If there is no progress, do not re-arm and wait again — apply the stall heuristic and reclaim, downgrade the backend/scope, switch path, and report to the human. Indefinite waiting on a dead daemon is the failure this rule exists to prevent.
Use this when:
- a Claude Code / Codex backend task is still running but has enough context to finish alone;
- you opened a PR and want to check CI/mergeability later;
- a render/download/build/test run is expected to complete after you sleep;
- the human asked for a later follow-up and the reminder is for you, not for them.
The reminder should say what is pending and what to check, for example:
⏺ Codex active. Plot regenerated (362KB, 23:38) — waiting for caption + commit. Polling at 23:42.
When the cron notification wakes you, read pad first, inspect the relevant daemon/job/PR, act, then dismiss the channel with notification(action="dismiss_channel", channel="cron").
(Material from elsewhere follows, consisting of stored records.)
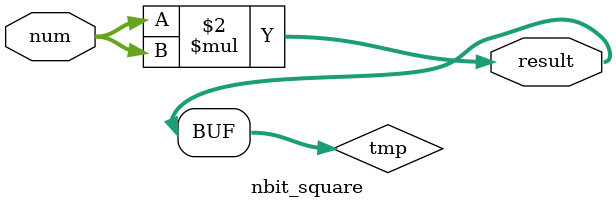
<source format=v>
`timescale 1ns / 1ps

module nbit_square(num, result);
    parameter n=4;
    input [n-1:0] num;
    output reg [2*n-1:0] result;
    reg [2*n-1:0] tmp;
    
    always @(*) begin
        tmp = num * num;
        result = tmp;
    end
endmodule

</source>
This complements the polling rule above: completion is push-notified, stalls are inspected sparingly, and deliberate rest gets one future reminder rather than a busy loop.
Worked example: a daemon that's been running 5 minutes
You called daemon(action="emanate", ...) for em-3, asked it to "scan src/ for security issues", and it's been running 5 minutes. You're nervous.
# What's the live state?
read("daemons/em-3-20260427-094215-abc123/daemon.json")
# → state=running, turn=8, current_tool=null, tool_call_count=15, tokens.input=22000
# Last few lines of the transcript
bash("tail -n 20 daemons/em-3-20260427-094215-abc123/history/chat_history.jsonl")
# → assistant: "Found a potential SQL injection in db.py:42. Continuing..."
# Recent tool activity
bash("tail -n 10 daemons/em-3-20260427-094215-abc123/logs/events.jsonl")
# → series of read/grep events on src/db/, src/auth/
That's a healthy pattern: the LLM is between tool calls, has good progress narrative, and is steadily working through files. Don't reclaim. Let it cook.